__Extrait présenté__:
_ _ _ _
Pour se divertir, les moines copistes gribouillaient les marges

Clément Solym - 24.10.2013

Patrimoine et éducation - Patrimoine - moines copistes - Moyen-Âge - marges


En plein Moyen-Âge, les moines copistes n'étaient pas les derniers à se plaindre de leur condition : passer ses journées à reproduire des manuscrits de Cicéron, Aristote ou encore Tite-Live, ça n'a rien d'une sinécure. Mais, travailleurs obstinés, ces derniers n'avaient pas pour habitude de se plaindre à voix haute. Silence pendant la copie !

 

 

 

 

Des heures à reproduire, sur des chaises inconfortables, au milieu de chambres glacées... Tout cela n'a rien d'un moment de plaisir. Alors pour se divertir, les moins avaient pris pour habitude de réaliser quelques gribouillages dans les marges des livres qu'ils réalisaient, ou faisaient des commentaires un brin idiots.
_ _ _ _
__Données fournies__:
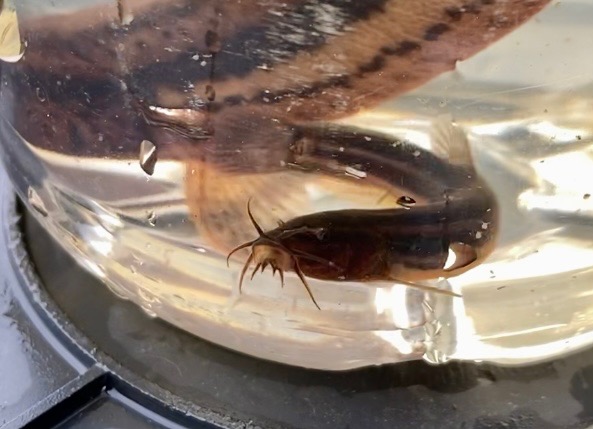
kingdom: Animalia
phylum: Chordata
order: Cypriniformes
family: Cobitidae
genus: Misgurnus
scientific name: Misgurnus fossilis
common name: Dyndsmerling
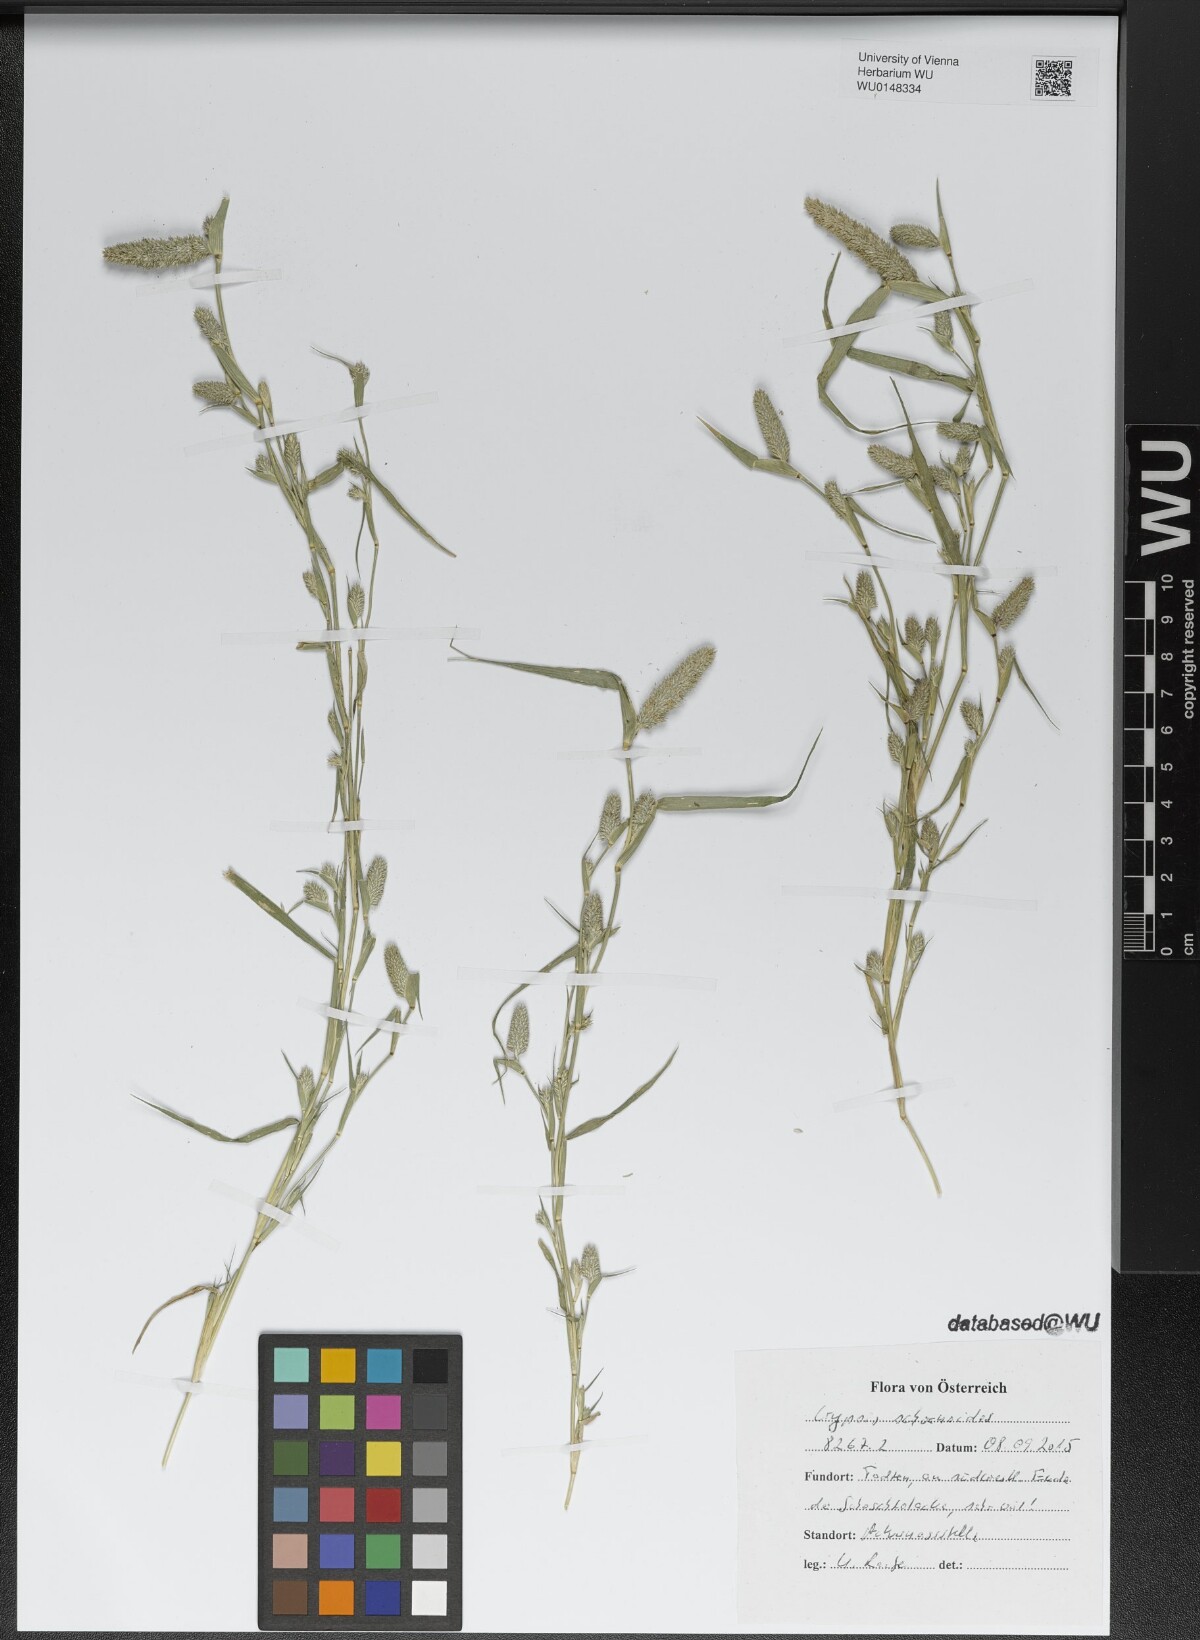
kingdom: Plantae
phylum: Tracheophyta
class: Liliopsida
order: Poales
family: Poaceae
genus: Sporobolus
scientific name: Sporobolus schoenoides
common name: Rush-like timothy
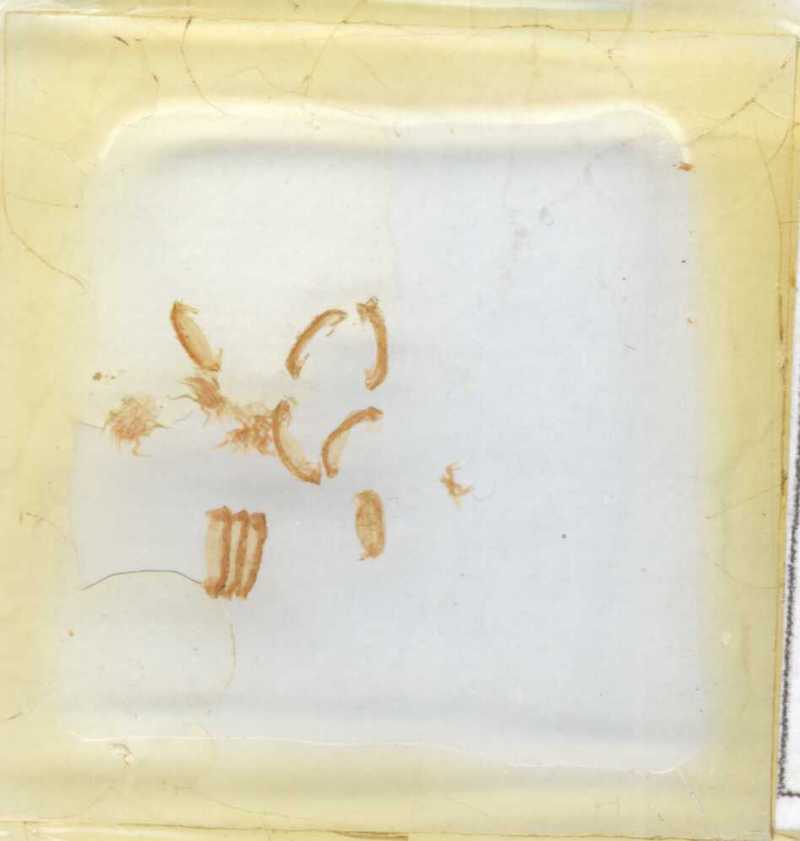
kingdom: Animalia
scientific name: Animalia
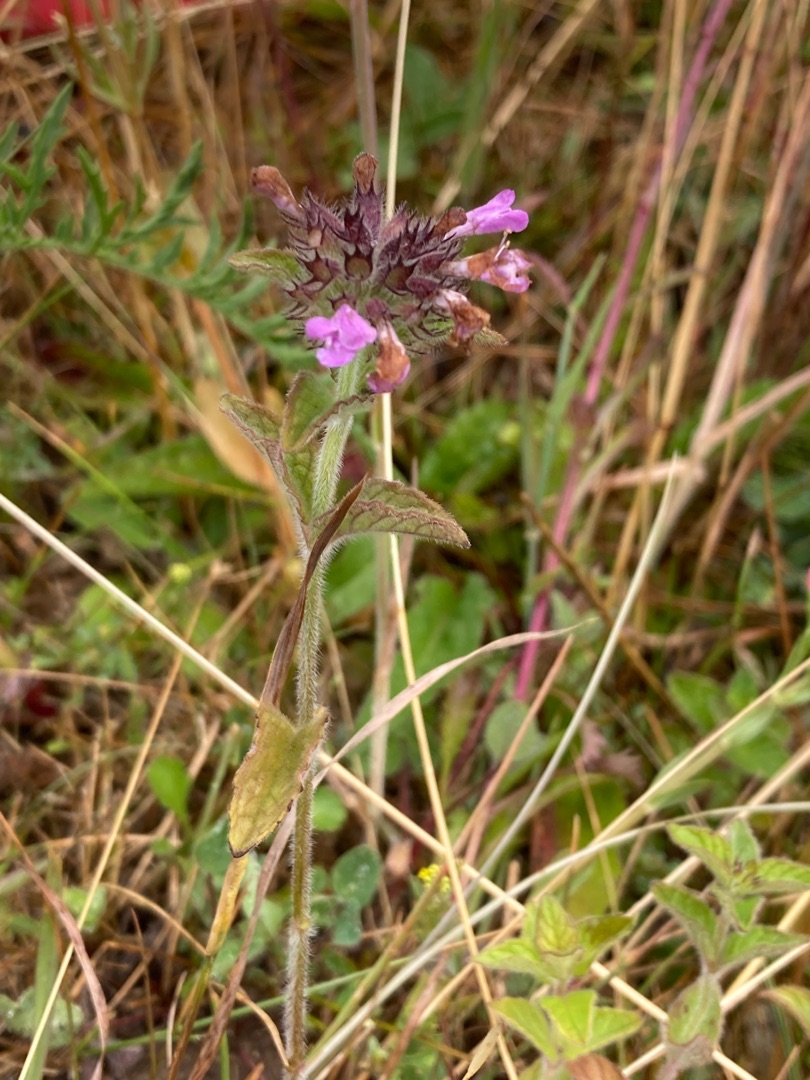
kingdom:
_ _ _ _
__Consigne__: Rédigez la suite de l'article sur les gribouillages des moines copistes, en reprenant juste après sa dernière phrase.

__Réponse attendue__:
Ainsi, en pleine marge d'un texte sacré, on retrouve des commentaires insolites : « C'est fait, j'ai reproduit l'intégralité de la chose : pour l'amour du Christ, filez-moi à boire. », ou encore « J'ai très froid » et bien d'autres encore. Et, avec une approche de fonctionnaire scrupuleux sur les horaires « Dieu merci, il fera bientôt noir », et donc, plus possible de recopier quoi que ce soit. 

 

Michael Camille a réalisé un ouvrage à partir de ces témoignages, Images on the Edge: The Margins of Medieval Art, recensant les différentes notes que les anciens moines laissaient dans les manuscrits. En anglais, certes, mais très facile à comprendre. 

 

Ces plaintes parfois hilarantes de moines surchargés de travail sont donc accompagnées d'illustrations : on trouve dans un manuscrit du roman de Lancelot, l'allaitement d'un singe, ou un autre, du psautier Rutland, où un archer envoie une flèche dans le cul d'un triton. On y retrouve évidemment des représentations de rapports sexuels entre hommes, femmes, et différents animaux, à faire rougir les lecteurs.